Bundesgesundheitsminister Bahr (FDP) muss sich nach seiner Kampfansage gegen anhaltende Mengensteigerungen in den Krankenhäusern weiter gegen den Vorwurf wehren, älteren Patienten Hüft- und Knie-OPs versagen zu wollen. Kritik kommt dabei nicht nur aus den Krankenhäusern selbst und von der Opposition, sondern auch aus den Reihen der eigenen Koalition.

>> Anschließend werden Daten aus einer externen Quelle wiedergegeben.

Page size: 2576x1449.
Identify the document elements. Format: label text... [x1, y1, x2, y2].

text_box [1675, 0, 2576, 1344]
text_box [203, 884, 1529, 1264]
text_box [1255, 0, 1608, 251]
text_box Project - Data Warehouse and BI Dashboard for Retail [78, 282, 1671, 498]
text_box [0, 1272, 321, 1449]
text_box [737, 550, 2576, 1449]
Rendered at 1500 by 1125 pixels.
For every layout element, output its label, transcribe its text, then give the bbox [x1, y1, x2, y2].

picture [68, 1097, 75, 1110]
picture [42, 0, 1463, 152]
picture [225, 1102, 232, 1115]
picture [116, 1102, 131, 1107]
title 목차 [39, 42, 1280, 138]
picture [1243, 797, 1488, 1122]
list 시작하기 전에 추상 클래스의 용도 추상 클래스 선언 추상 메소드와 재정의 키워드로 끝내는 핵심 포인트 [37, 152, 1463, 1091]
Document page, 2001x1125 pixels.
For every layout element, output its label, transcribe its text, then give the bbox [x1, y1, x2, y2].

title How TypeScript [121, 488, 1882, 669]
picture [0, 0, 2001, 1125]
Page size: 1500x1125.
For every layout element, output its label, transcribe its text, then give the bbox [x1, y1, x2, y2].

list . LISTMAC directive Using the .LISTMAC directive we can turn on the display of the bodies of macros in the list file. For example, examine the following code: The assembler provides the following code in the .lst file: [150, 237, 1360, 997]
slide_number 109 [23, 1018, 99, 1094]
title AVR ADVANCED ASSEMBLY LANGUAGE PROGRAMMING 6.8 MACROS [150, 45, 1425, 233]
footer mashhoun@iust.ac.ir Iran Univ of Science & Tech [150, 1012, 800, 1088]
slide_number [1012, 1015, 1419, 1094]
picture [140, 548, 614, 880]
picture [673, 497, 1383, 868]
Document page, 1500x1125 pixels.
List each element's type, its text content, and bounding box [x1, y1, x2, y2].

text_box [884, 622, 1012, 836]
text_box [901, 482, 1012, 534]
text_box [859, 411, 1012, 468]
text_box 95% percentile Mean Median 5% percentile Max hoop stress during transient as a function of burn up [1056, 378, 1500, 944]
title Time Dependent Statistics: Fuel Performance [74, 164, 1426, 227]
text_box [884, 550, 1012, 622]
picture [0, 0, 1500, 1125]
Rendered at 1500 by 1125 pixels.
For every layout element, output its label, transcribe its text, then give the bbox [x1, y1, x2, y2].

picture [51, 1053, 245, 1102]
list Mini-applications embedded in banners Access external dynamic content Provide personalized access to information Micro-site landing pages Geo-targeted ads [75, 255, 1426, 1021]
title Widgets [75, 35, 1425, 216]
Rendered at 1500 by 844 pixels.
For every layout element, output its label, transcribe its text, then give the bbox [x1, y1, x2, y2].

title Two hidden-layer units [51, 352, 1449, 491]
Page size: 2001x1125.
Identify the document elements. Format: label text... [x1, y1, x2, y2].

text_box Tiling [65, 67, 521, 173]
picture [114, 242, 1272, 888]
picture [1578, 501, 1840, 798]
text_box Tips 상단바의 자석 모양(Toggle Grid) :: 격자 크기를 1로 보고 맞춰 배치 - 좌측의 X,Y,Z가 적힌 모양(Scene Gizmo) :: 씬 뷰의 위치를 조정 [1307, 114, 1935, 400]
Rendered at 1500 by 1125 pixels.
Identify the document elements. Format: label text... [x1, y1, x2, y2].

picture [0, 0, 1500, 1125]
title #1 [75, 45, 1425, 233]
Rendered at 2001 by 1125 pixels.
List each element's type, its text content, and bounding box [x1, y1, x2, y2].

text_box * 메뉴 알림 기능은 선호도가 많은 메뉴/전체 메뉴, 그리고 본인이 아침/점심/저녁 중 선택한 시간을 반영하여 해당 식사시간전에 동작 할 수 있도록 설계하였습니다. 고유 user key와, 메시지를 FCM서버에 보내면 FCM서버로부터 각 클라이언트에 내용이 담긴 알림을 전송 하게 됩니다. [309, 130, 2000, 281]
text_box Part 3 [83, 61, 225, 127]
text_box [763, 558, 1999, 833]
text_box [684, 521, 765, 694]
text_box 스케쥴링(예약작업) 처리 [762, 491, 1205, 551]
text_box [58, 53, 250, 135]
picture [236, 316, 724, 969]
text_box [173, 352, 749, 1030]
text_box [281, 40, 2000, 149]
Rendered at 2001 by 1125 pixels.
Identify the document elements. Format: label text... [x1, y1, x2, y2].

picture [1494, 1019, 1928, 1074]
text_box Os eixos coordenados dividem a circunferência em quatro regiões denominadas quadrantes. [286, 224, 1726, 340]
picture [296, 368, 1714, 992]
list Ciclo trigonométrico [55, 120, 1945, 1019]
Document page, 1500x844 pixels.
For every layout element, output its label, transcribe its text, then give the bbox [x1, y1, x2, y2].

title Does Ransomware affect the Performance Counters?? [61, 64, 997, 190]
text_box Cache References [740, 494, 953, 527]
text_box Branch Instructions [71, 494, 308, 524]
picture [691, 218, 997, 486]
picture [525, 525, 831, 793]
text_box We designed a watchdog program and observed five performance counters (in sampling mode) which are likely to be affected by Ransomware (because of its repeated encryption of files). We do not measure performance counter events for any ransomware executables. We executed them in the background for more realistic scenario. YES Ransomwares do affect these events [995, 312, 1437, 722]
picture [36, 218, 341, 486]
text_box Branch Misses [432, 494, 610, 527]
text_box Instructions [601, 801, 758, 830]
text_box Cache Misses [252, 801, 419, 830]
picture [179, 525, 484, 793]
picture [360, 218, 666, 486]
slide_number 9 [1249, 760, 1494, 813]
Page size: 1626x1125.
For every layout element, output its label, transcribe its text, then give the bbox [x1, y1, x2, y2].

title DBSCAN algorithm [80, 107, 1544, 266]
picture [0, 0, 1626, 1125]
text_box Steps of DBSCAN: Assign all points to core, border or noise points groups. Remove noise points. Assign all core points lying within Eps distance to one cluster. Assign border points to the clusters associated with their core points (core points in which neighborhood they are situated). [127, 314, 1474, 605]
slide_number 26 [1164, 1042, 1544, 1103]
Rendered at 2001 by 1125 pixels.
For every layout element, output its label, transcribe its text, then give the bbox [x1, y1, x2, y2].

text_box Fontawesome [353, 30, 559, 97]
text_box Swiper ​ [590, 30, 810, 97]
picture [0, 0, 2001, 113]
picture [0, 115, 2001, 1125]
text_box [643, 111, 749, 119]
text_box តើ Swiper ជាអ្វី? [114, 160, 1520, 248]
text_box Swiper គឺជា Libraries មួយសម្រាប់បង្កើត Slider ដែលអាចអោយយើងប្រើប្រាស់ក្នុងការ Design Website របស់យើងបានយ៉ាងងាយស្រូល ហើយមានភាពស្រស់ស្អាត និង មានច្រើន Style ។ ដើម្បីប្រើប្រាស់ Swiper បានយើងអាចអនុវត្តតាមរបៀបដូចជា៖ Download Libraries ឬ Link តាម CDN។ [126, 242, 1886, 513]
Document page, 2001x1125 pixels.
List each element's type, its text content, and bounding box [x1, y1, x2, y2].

Der Präsident der Krankenhausdirektoren Deutschlands Josef Düllings bezeichnete es gestern als „ethisch nicht vertretbar“, einen medizinischen Eingriff vom Alter des Patienten oder einer Stückzahl abhängig zu machen. Für ein wirtschaftlich starkes Land wie Deutschland sei es unwürdig, überhaupt darüber zu diskutieren, sagte er laut einer Meldung der Deutschen Presse-Agentur (dpa) auf der Jahrestagung des Verbandes der Krankenhausdirektoren in Potsdam. Allein die medizinische Notwendigkeit dürfe ausschlaggebend sein. Die Deutsche Krankenhausgesellschaft bestritt, dass in Deutschland unnötig operiert werde. „Wer so über nackte Zahlen spricht, der weiß gar nicht, ob viele Menschen jetzt nicht immobil wären, wenn sie nicht zur OP gewesen wären“, sagte Hauptgeschäftsführer Georg Baum.
SPD-Gesundheitsexperte Karl Lauterbach warnte davor, aus Prinzip sparen zu wollen und in der Konsequenz „Prothesen für Alte“ zu rationieren. SPD-Generalsekretärin Andrea Nahles warf Bahr vor, die Vorschläge des Unionspolitikers Philipp Mißfelder aus dem Keller hervorzuholen. Der Chef der Jungen Union hatte 2003 Schlagzeilen gemacht, als er die Sinnhaftigkeit eines neuen Hüftgelenks für 85-Jährige bezweifelte. Er sagte der „Bild“-Zeitung gestern, Bahrs Ehrlichkeit sei ehrenwert, aber nicht genug.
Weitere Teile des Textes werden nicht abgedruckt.